**Extrait de texte**

^^^^^^^^^^^^^^^^

M. Chancy signale qu’avant le séisme, 500 000 personnes bénéficiaient d’une aide alimentaire. Ce nombre a atteint deux millions depuis le 12 janvier, mais la crise des premiers jours était imputable à la paralysie des activités. Il rappelle que beaucoup d’Haïtiens dépendent des transferts annuels de 1,6 milliard $ de leurs familles établies à l’étranger. Ces transferts ont été momentanément interrompus par le séisme, mais depuis que les banques ont repris leurs activités, l’argent a recommencé à circuler et le commerce a repris.

^^^^^^^^^^^^^^^^

**Consigne A**
Traduisez en anglais cette phrase de l'extrait sur l'aide alimentaire en Haïti : « Il rappelle que beaucoup d’Haïtiens dépendent des transferts annuels de 1,6 milliard $ de leurs familles établies à l’étranger. »
**Consigne B**
Rédigez la suite de l'extrait sur l'aide alimentaire en Haïti, à partir de sa dernière phrase.
La liste placée ensuite ne sert pas pour ce travail.

^^^^^^^^^^^^^^^^

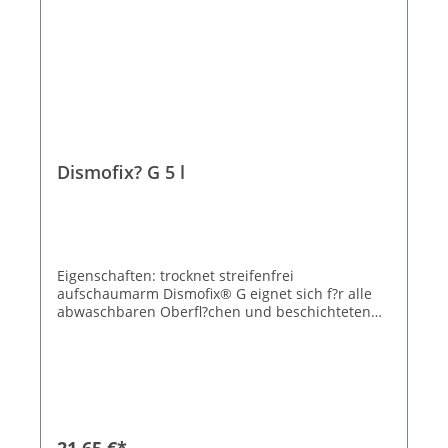
Dismofix? G 5 l
Eigenschaften: trocknet streifenfrei
aufschaumarm Dismofix® G eignet sich f?r alle
abwaschbaren Oberfl?chen und beschichteten
Fu?b?den, insbesondere in allen Bereichen in
denen eine streifenfreie Auftrocknung gefordert
wird.
21,65 €*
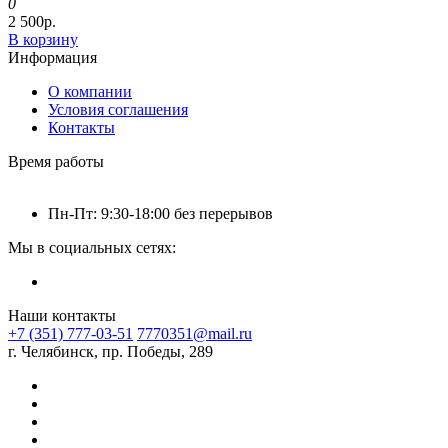
0
2 500р.
В корзину
Информация
О компании
Условия соглашения
Контакты
Время работы
Пн-Пт: 9:30-18:00 без перерывов
Мы в социальных сетях:
Наши контакты
+7 (351) 777-03-51
7770351@mail.ru
г. Челябинск, пр. Победы, 289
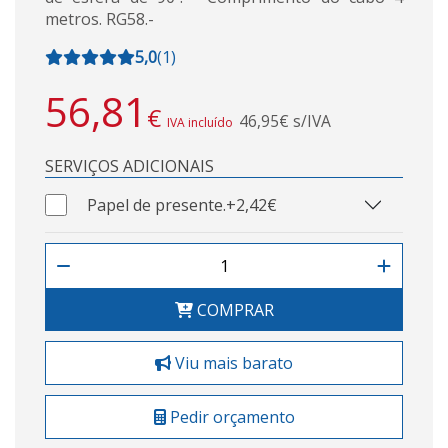
metros. RG58.-
5,0
(
1
)
56,81
€
46,95€ s/IVA
IVA incluído
SERVIÇOS ADICIONAIS
Papel de presente.
+2,42€
COMPRAR
Viu mais barato
Pedir orçamento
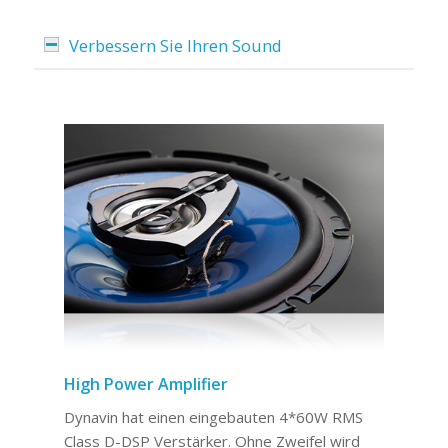
Verbessern Sie Ihren Sound
High Power Amplifier
Dynavin hat einen eingebauten 4*60W RMS
Class D-DSP Verstärker. Ohne Zweifel wird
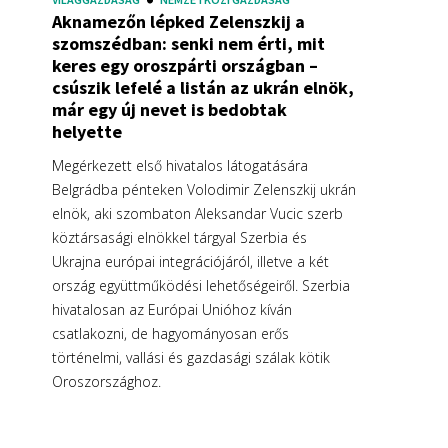
Aknamezőn lépked Zelenszkij a
szomszédban: senki nem érti, mit
keres egy oroszpárti országban –
csúszik lefelé a listán az ukrán elnök,
már egy új nevet is bedobtak
helyette
Megérkezett első hivatalos látogatására
Belgrádba pénteken Volodimir Zelenszkij ukrán
elnök, aki szombaton Aleksandar Vucic szerb
köztársasági elnökkel tárgyal Szerbia és
Ukrajna európai integrációjáról, illetve a két
ország együttműködési lehetőségeiről. Szerbia
hivatalosan az Európai Unióhoz kíván
csatlakozni, de hagyományosan erős
történelmi, vallási és gazdasági szálak kötik
Oroszországhoz.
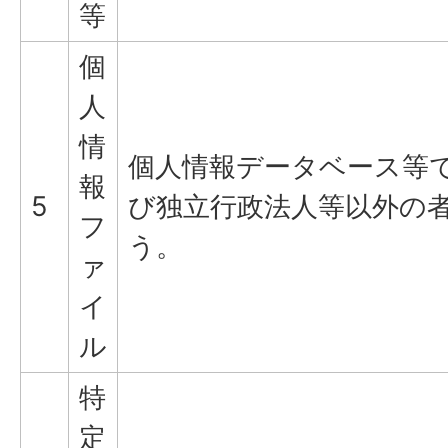
等
個
人
情
個人情報データベース等
報
5
び独立行政法人等以外の
フ
う。
ァ
イ
ル
特
定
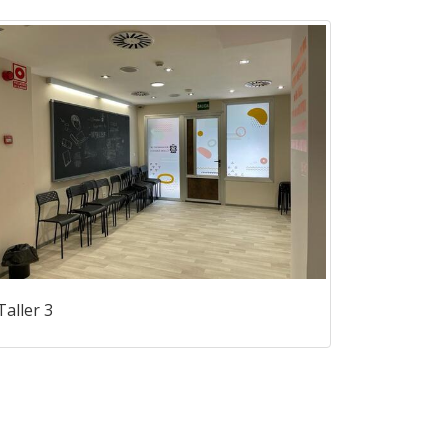
Taller 3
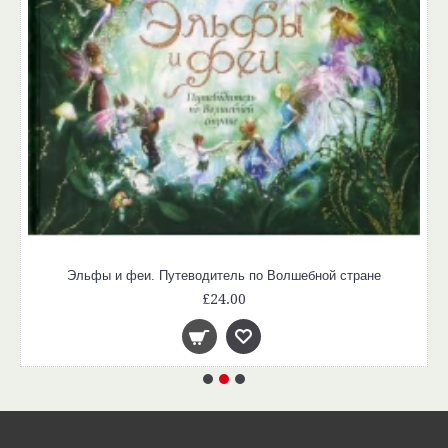
Эльфы и феи. Путеводитель по Волшебной стране
£24.00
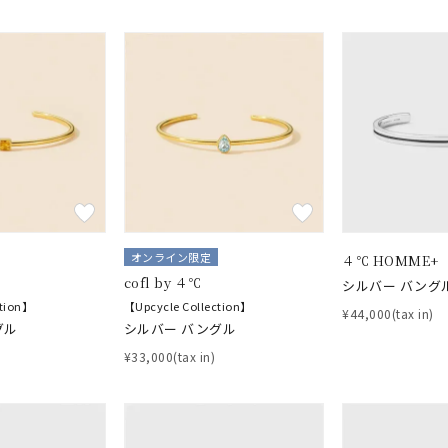
オンライン限定
４℃ HOMME+
cofl by ４℃
シルバー バング
ction】
【Upcycle Collection】
¥44,000(tax in)
グル
シルバー バングル
¥33,000(tax in)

^^^^^^^^^^^^^^^^

**Réponse rédigée A**
He points out that many Haitians depend on the annual transfers of $1.6 billion from their families living abroad.

**Réponse rédigée B**
Un mois après le séisme, c’est la nature des besoins qui a changé : « Ceux qui travaillent et qui ont perdu leur maison et leurs vêtements ont d’autres besoins à satisfaire. Alors si un sac de riz peut leur permettre d’économiser pour se racheter des souliers ou des vêtements, c’est bien normal qu’ils soient très intéressés par l’aide alimentaire. Ces gens ne meurent pas de faim, mais si un camion chargé de riz arrive dans leur quartier, c’est bien possible qu’ils se lancent eux aussi dans la foule pour attraper un sac de riz ».
L’aide demeure donc nécessaire, mais si elle n’est pas bien ciblée, elle peut empêcher la reprise de certaines activités économiques, dit M. Chancy. Ainsi, un avion transportant une cargaison d’eau embouteillée devait s’envoler pour Haïti, alors que les activités locales de production et de distribution d’eau avaient repris dans le pays. « Une fois que ce secteur a été réorganisé, envoyer de l’eau en bouteille venant du Canada, c’était complètement inutile. »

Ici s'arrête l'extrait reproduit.